Scott is founder, president and CEO of Scott & Daughters Publishing - the website's parent company, which began 25 years ago as The LA Workbook, a local directory of photographers, illustrators and agency and design studio art directors. At the time, in the pre-Palm era, Scott was a photographers' rep who started the Workbook after temporarily losing her virtually irreplaceable address book. "I swore if I found it I would have it printed up so that could never happen again."
The LA Workbook eventually went national, growing into separate registers for photography (700 lens crafters) and illustration (1,000 wrists), distributed free to nearly 20,000 art directors and art buyers in ad agencies, design studios and corporate art departments. The Workbook still goes to press every year, but the same data, plus the portfolios from more than 400 photographers, illustrators and designers, is also available online at Workbook.com.

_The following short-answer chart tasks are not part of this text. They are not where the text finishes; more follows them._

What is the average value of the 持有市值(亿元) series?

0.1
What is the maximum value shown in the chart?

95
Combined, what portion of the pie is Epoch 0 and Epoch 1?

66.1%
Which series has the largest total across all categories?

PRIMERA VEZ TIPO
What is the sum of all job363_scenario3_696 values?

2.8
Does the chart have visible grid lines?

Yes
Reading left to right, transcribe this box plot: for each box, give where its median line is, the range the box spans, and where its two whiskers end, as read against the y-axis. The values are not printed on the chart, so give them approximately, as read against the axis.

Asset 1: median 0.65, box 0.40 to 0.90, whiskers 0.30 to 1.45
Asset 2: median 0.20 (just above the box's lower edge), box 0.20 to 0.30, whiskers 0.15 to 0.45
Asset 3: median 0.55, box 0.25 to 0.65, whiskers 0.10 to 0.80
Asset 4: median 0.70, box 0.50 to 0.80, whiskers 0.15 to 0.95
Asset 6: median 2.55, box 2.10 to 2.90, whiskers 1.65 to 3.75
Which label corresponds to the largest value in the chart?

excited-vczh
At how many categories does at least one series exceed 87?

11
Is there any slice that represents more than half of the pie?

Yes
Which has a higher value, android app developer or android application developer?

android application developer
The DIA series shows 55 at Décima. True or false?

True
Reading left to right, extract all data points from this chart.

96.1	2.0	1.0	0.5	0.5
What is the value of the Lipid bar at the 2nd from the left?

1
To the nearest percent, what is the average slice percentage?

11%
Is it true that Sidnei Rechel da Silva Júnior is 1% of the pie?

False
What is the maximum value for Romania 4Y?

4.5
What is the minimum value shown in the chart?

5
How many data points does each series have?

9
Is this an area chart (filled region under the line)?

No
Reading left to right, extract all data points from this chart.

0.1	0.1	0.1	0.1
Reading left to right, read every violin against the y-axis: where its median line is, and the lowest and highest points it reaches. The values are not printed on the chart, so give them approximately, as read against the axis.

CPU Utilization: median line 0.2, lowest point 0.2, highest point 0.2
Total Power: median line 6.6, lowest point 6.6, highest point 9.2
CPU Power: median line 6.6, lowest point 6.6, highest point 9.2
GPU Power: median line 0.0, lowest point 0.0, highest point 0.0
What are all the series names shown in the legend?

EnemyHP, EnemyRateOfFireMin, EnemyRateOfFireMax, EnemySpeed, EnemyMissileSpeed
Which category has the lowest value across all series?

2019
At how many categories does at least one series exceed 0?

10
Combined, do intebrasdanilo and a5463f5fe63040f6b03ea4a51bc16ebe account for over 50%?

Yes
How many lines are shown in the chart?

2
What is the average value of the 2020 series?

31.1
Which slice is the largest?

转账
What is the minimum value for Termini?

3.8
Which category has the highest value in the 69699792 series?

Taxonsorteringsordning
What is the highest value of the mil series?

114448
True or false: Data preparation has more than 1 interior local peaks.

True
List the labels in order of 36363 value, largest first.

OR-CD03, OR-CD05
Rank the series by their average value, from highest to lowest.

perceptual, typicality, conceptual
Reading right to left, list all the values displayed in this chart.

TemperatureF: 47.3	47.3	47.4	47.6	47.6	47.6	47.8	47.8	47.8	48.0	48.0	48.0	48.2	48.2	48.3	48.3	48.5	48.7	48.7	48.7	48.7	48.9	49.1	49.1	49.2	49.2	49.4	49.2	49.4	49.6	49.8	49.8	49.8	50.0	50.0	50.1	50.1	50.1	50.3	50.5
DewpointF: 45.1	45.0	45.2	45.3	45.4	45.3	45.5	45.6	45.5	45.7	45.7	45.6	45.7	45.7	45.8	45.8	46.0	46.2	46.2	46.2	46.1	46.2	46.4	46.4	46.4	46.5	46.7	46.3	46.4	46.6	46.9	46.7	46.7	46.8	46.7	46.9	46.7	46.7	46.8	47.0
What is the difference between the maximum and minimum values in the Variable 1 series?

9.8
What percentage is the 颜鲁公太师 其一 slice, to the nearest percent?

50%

After spending years connecting art suppliers with buyers, a foray into stock imagery was almost inevitable, beginning in 1989 with a print catalog, the Stock Workbook. Three years later, she began distributing digitized images on a CD-ROM equipped with a rudimentary search engine. (Scott didn't have to go outside for mailing lists. Over the years, she's compiled a database of more than 65,000 photography and art buyers and suppliers. If you're reading this, you're almost certainly in there.) Six years ago, Scott launched a small stock agency, Co/Op Stock, for Workbook advertisers, and added the library to the website the following year. "Workbookstock.com has been a natural evolution," she explains. "The idea was to create a competitive e-commerce site for the photographers and illustrators who have supported the other Workbook products."
As Scott gradually explored the stock market, she saw that the few remaining boutique stock houses that hadn't been gobbled up by industry giants Getty and Bill Gates' Corbis needed an efficient way to offer their libraries online. Workbookstock.com now serves as a portal for about 50 independently owned stock agencies, as well as the 600 photographers and illustrators represented directly by Co/Op Stock, which signed photographers Jeff Sedlik, David Johnston and Karen Knauer, among others, to represent them in the stock market for the first time. "Whether the images come from Co/Op or another agency, Workbookstock.com's niche is advertising," says Scott. "More advertising photographers are shooting for stock because stock has cut into the assignment business."
Although the rights holders get a larger slice of the license fee for images offered through Co/Op Stock, the integration among the libraries is seamless for buyers, in terms of search criteria and price. Access to the website is free, but searchers must register before they can download images, which carry an electronic watermark. Like all the other online stock agencies, Scott invested a lot of energy and money into developing a search engine so art directors could sift through more than 50,000 images by keywords; emotional attributes; categories like places, sports and agriculture; model demographics; and specific photographers or artists. But also like her competitors, she's discovered that buyers generally still prefer some personal assistance to find the image they need. Only about 20 percent of the searches are conducted entirely online, often during the weekend, deep into the night, or from halfway around the world.
Scott declines to disclose hard sales numbers, but she says licenses have tripled every year since she first started marketing stock and she's gearing up for more of the same for the site's second year. That kind of optimism is nowhere to be seen in the other stock market.